リニアメントの南側では、LU段丘堆積物と考えられる未固結層は厚さ4〜 4.5mで、砂層、 砂質シルト層、 火山灰、腐植物混りシルト層、腐植土からなる。その下位には玉石混り砂礫、礫混り砂からなる三豊層群が分布し、 MT−2孔では、深度 9.3m〜10.6m間、深度11.0m〜 22.45m間に花崗岩、深度10.6m〜11.0m間、 22.45m〜25.0m間に三豊層群が認められる。したがって、上盤を花崗岩、下盤を三豊層群とする断層が深度11.0mと深度 22.45mの2箇所で確認できる。

一方、リニアメント直下およびその北側では、LU段丘堆積物と考えられる未固結層は厚さ約7mで、層相はリニアメント北側と同じであるが、断層の北側では腐植物混りシルト層が 1.5m程度厚い。また、最上位の厚さ 1.5mの砂質土はほ場整備による盛土である。三豊層群は深度7m以深に分布し、花崗岩は確認されない。

MT−2孔深度10.6mの断層とリニアメントを結ぶ断層面は南へ52°傾斜している。この断層面では、 三豊層群上面の不整合に約3mの高度差を与えており、一方、火山灰層、腐植土層上面では 1.5m程度の高度差となっている。上記の堆積面の高度差と層厚の違いから、本地点では2回の断層運動が考えられる。1つ古い断層運動は腐植物混りシルト層堆積中であり、新しい断層運動は腐植土堆積後である。
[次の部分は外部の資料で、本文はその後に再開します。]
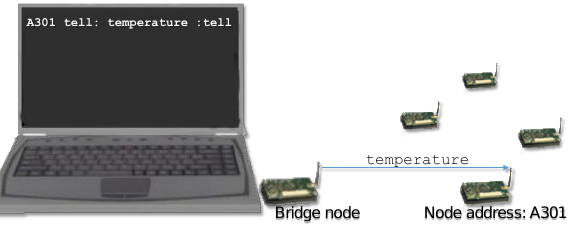
Figure 1. Executable code exchange to make a node sense the temperature quantity. To tell a node to locally perform temperature measurements, the user can interact with the bridge node interpreter by typing on its shell the sequence of words to exchange symbolic programs. The destination node address –the hexadecimal value A301 in the example– is expressed as a 16-bit value according to the IEEE802.15.4 short addressing mode. The word temperature is the symbolic program that is copied in the outgoing frame payload, sent as character string to be remotely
一方、MT−2孔深度 22.45mとMT−1孔深度19.2mを結ぶ線上のMT−3孔の深度13.65mには、傾斜50°で幅3〜5mmの細粒脈が認められる。この断層では、MT−3孔とMT−4孔間の三豊層群上面には地層のくい違いが認められないことから、三豊層群堆積後の活動がなかったものと考えられる。